Passage for review START

They had lived a distance from a frontier town, so supplies were available when he could be bothered to find something worth trading. Apart from that, during his solitude he did not have frequent interaction with other people, so he grew closer to the land itself. In one particular instance he had earned the trust of a female wolf, and when she was carrying pups he helped her raise them. The runt of the litter, an albino by chance, was Mzarem. Saxon decided to raise him because if not he would have been claimed by the harsh elements. Little did Saxon know that Mzarem would grow into the mightiest of his litter, but lacked most of the skills he would have learned having been raised by a human. The pair were closely bonded, somehow brothers despite the gap of species, perhaps Mzarem would have been his brother had his mother lived longer.

Time passed and the two became somewhat of a story told to travellers and peddlers, the boy and his huge white wolf who mastered the frigid surrounds. But it was not quite as the story was told. Humans were never designed to survive long in such a harsh environs, and as the young boy seemed to gain wisdom in his solitude the climate wore at his health in a strange kind of exchange. It would have eventually killed him had his grandfather not found him, and took him to live in the actual frontier town. His health stabilised, but never truly recovered, leaving him with a persistant dry cough that some people found a little creepy. This didn't help when it came to building relations with non-animals.

His grandfather though, a paladin who had sought out his missing son after retirement, was able to befriend him. The two never really saw eye to eye, as Saxon seemed somewhat cold and uncaring toward human matters, but they were close nonetheless. It wasn't until a few months after they had been living together that Saxon's grandfather noticed Saxon's birthmark. About the size of a clenched fist, and so accurate it could have been mistaken for a tattoo, was the sign of the spinner. The discovery daunted the old man at first, but he thought he should do something about it, and urged Saxon to join the local druids' grove he had heard rumour of.

Though hesitant at first, he came to feel at home amoung the druids, but as soon as he had actually become proficient old age took his grandfather. Having lost the last relative he knew of, he realised there was nothing tying him to that place, and with Mzarem in tow he started travelling simply to see where the road would take him. Undoubtedly, it would take him directly to where he was supposed to go.[/sblock]


----------



## Thanee (May 27, 2005)

@Endur: See? Not all characters are elven, anyways.  Though, we are pretty close. 

Bye
Thanee


----------



## Voadam (May 27, 2005)

Thanee said:
			
		

> @Endur: See? Not all characters are elven, anyways.  Though, we are pretty close.
> 
> Bye
> Thanee




8 con, nature magic, and speaks elven. Close enough.   

Looks like the wolf will be our main melee combatant.


----------



## Voadam (May 27, 2005)

Passage for review END
Dataset content START

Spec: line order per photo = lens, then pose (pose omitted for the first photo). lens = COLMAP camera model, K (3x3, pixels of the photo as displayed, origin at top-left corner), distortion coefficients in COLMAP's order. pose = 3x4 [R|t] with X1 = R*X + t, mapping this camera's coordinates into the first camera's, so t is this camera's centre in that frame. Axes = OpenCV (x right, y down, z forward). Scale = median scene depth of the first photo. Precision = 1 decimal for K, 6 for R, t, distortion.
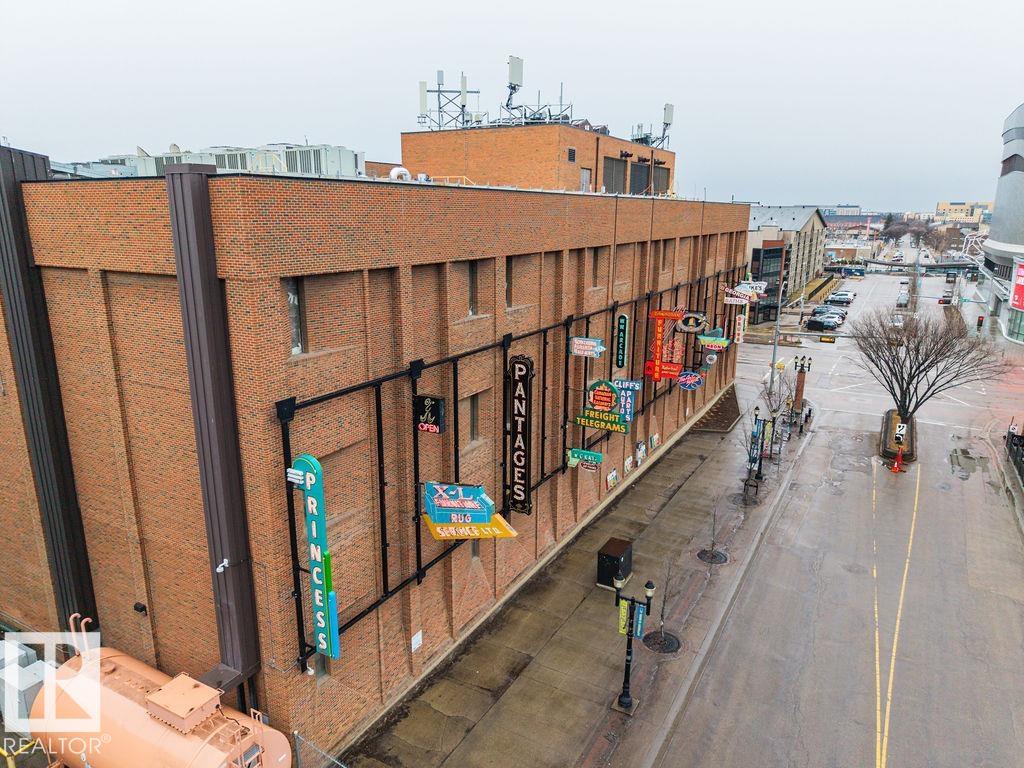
lens RADIAL K [[685.2, 0, 513.6], [0, 685.2, 384.4], [0, 0, 1]] dist [-0.000043, 0.001003]
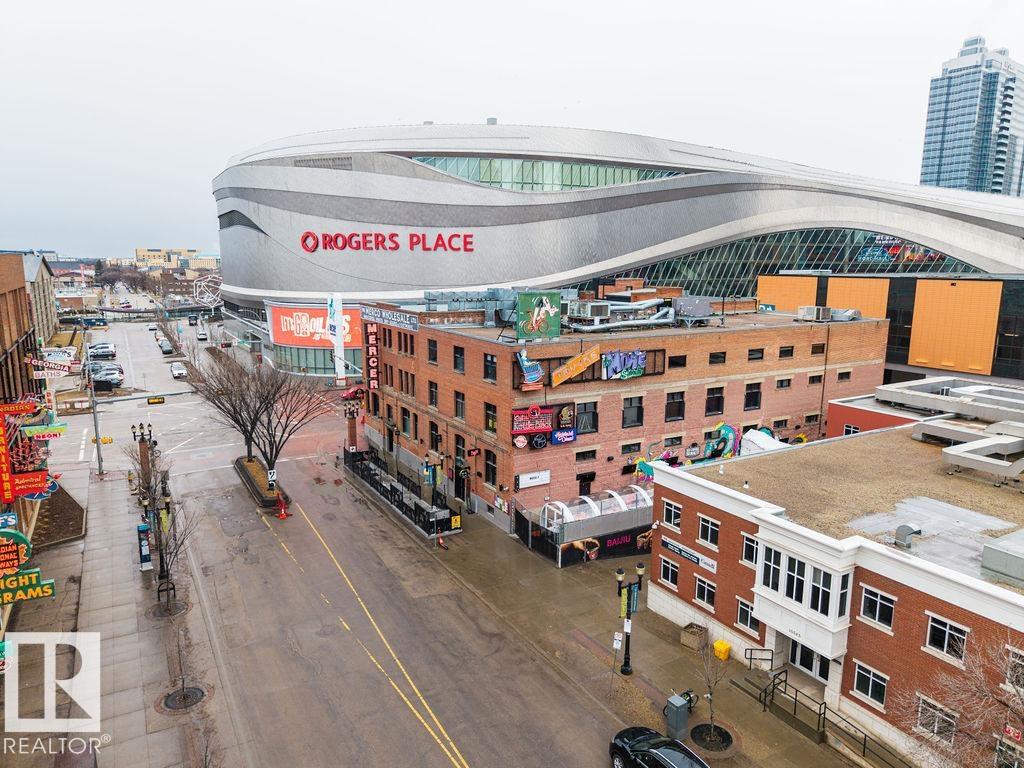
lens RADIAL K [[685.2, 0, 511.2], [0, 685.2, 384.5], [0, 0, 1]] dist [-0.000043, 0.001003]
pose [[0.513033, -0.154520, 0.844346, -0.093836], [0.208184, 0.976693, 0.052245, -0.047412], [-0.832740, 0.148976, 0.533245, 0.147143]]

Dataset content END

Exercise description
Retype the part of the backstory thread that opens with the words containing "Though hesitant at" and closes with "Thanee (May 27, 2005)". The lines have no connection to the backstory thread.

Output of the task
Though hesitant at first, he came to feel at home amoung the druids, but as soon as he had actually become proficient old age took his grandfather. Having lost the last relative he knew of, he realised there was nothing tying him to that place, and with Mzarem in tow he started travelling simply to see where the road would take him. Undoubtedly, it would take him directly to where he was supposed to go.[/sblock]


----------



## Thanee (May 27, 2005)